### EXERCISE OBJECTIVE
Copy out every line holding the string "opacity" from the records below.

### RECORDS TO USE
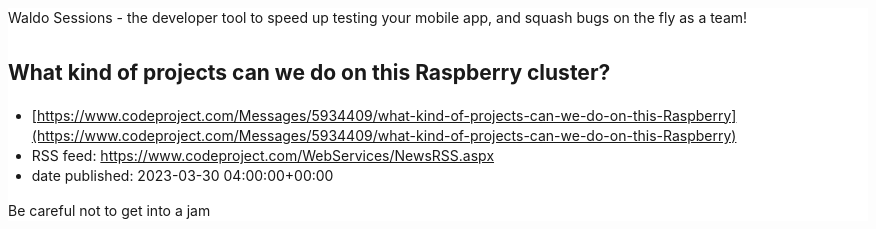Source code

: Waldo Sessions - the developer tool to speed up testing your mobile app, and squash bugs on the fly as a team!

## What kind of projects can we do on this Raspberry cluster?
 - [https://www.codeproject.com/Messages/5934409/what-kind-of-projects-can-we-do-on-this-Raspberry](https://www.codeproject.com/Messages/5934409/what-kind-of-projects-can-we-do-on-this-Raspberry)
 - RSS feed: https://www.codeproject.com/WebServices/NewsRSS.aspx
 - date published: 2023-03-30 04:00:00+00:00

Be careful not to get into a jam

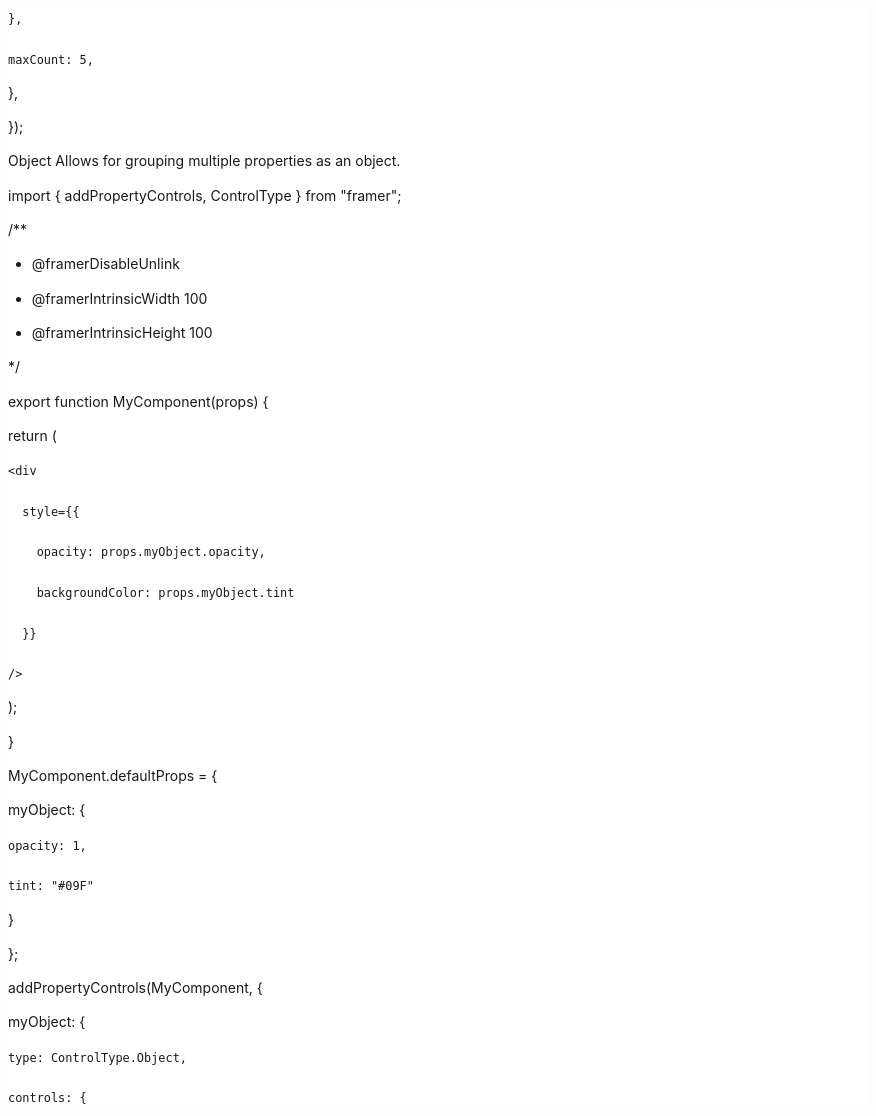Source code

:    },

    maxCount: 5,

  },

});

Object
Allows for grouping multiple properties as an object.


import { addPropertyControls, ControlType } from "framer";


/**

 * @framerDisableUnlink

 * @framerIntrinsicWidth 100

 * @framerIntrinsicHeight 100

 */


export function MyComponent(props) {

  return (

    <div

      style={{

        opacity: props.myObject.opacity,

        backgroundColor: props.myObject.tint

      }}

    />

  );

}


MyComponent.defaultProps = {

  myObject: {

    opacity: 1,

    tint: "#09F"

  }

};


addPropertyControls(MyComponent, {

  myObject: {

    type: ControlType.Object,

    controls: {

### SOLUTION TO THIS TASK
        opacity: props.myObject.opacity,
    opacity: 1,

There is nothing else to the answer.